Я неохотно протянула фотоаппарат, и офицер, просмотрев фотографии, стер все те, что были сделаны в баре. Удалось отстоять лишь витражи, установленные у входа в него.

— Ну а записи продолжайте делать, — успокоил он меня. – В этом нет ничего противозаконного.

Его заявление явно не понравилось бармену. Бросив недовольный взгляд на офицера, а заодно и уничижительный на меня, он опять куда-то умчался, оставив бар под присмотром своего коллеги. Минут через пять в помещение вошла целая делегация: возглавлял ее, бурно жестикулируя, неугомонный бармен, за ним важно шествовал человек в штатском, отличавшийся явно военной выправкой, а замыкал процессию с виноватым видом уже известный мне офицер службы охраны.

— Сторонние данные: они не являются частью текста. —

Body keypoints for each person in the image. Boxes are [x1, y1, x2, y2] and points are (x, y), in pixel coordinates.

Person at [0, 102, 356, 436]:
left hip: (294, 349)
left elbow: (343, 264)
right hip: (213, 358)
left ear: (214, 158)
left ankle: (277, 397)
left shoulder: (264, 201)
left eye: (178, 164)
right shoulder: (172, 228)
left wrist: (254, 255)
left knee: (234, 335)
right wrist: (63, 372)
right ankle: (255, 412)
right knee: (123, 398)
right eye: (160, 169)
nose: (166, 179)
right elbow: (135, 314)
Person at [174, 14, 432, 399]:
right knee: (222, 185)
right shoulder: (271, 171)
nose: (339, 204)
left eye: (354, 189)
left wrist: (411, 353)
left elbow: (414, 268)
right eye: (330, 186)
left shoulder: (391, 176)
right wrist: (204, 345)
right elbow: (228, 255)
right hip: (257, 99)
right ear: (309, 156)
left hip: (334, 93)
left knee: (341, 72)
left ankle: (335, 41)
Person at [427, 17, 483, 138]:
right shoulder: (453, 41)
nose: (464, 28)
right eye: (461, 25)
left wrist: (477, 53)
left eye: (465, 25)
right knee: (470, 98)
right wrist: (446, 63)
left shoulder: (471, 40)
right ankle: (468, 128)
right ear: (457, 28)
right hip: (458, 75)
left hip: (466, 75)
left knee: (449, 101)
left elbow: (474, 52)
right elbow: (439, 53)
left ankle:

Если до этого я относилась к ситуации скорее с юмором, то сейчас почувствовала, как у меня нервно свело пальцы, державшие ручку.

Седой представительный мужчина подошел ко мне, представился начальником службы безопасности Дворца Наций и довольно суровым тоном попросил объяснить, чем я здесь занимаюсь. Разволновавшись, я стала говорить довольно нервно, сама уже несколько сомневаясь: а не было ли действительно в моих планах каких-то таинственных помыслов, о которых я просто не хочу признаться даже сама себе? Во время моего довольно сбивчивого рассказа начальник службы безопасности несколько раз внимательно смотрел на меня, будто силясь вспомнить что-то.

— Мне кажется, мы с вами уже встречались, — сказал он, когда я закончила в третий раз рассказывать, зачем я в баре и почему.

— Да, конечно. Это было несколько лет назад, точнее в 2011 году. Вы тогда помогли мне спасти овец.

— Овец? – он с недоумением уставился на меня.

— Да, овцу и маленьких ягнят. Помните, выпал снег и они погибали. Я вам позвонила, а вы вызвали фермера, который их не заметил, забирая остальных овец.

— Ах да, да, помню, — заулыбался мужчина.

Почувствовав, что атмосфера явно разрядилась, я перешла в наступление и попросила сделать несколько снимков в нужных мне помещениях. Разрешение было дано, но с условием: в кадр не должны попасть присутствовавшие в зале люди. Оказалось, это и является основной причиной запрета на съемки в барах и кафе ООН. Нельзя беспокоить людей, которые пришли сюда, возможно, для переговоров или просто для служебной беседы. К тому же, ненароком вы можете сфотографировать встречу, информация о которой отнюдь не предназначается для общественности. Кстати, по этой же причине, как я выяснила из разговора с представителями службы безопасности, все бары ООН закрыты для больших групп туристов. Исключением является кафетерий на первом (rez-de-chaussée) этаже старого здания

Взглянув на снимки, которые иллюстрируют материал в сегодняшнем номере «Нашей газеты», вы можете убедиться, что это условие я выполнила: людей на фотографиях нет.


[1]  Jean-Claude Pallas, Histoire et Architecture du Palais des Nations: L’Art Déco au Service des Relations Internationales » Genève, 2001. – Жан-Клод Паллас, История и архитектура Дворца наций: арт-деко на службе международных отношений, Женева, 2001г.

[2] Le Temple du ciel. 1984

[3] Günter Ucker, De l’ombre à la lumière, 1976-1977

[4] Clara Garesio, In women’s hands, 2013.

[5] Anne Carlu, La guerre et la paix, 1951.

[6] Rafael Garcia Miro, Los Jardines del Palacio de las Naciones, 2010.

[7] Karl Hügin (1887-1963) – швейцарский художник

[8] «…on ne peut que déplorer la transformation du bar qui a perdu son charme, son unité de style et la lumière du jour», Jean-Claude Pallas, Ibid., p.349

[9] AlexandreCingria (1879-1945) – швейцарский художник и писатель, создатель более 200 витражей для тридцати церквей.